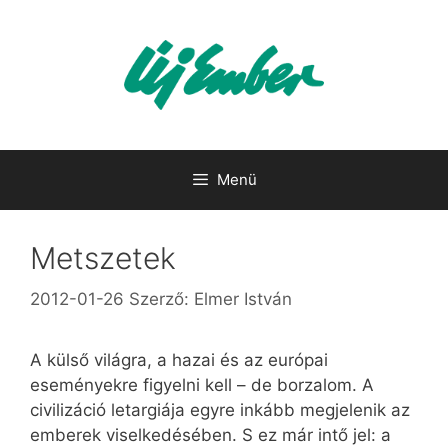
Kilépés
a
tartalomba
Menü
Metszetek
2012-01-26
Szerző:
Elmer István
A külső világra, a hazai és az európai
eseményekre figyelni kell – de borzalom. A
civilizáció letargiája egyre inkább megjelenik az
emberek viselkedésében. S ez már intő jel: a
■ ■ ■
:: What to do ::
Your reply should be the lines from the one that contains "eseményekre figyelni kell – de borzalom. A" through the end of the listing above, repeated exactly.

:: Solution for this task ::
eseményekre figyelni kell – de borzalom. A
civilizáció letargiája egyre inkább megjelenik az
emberek viselkedésében. S ez már intő jel: a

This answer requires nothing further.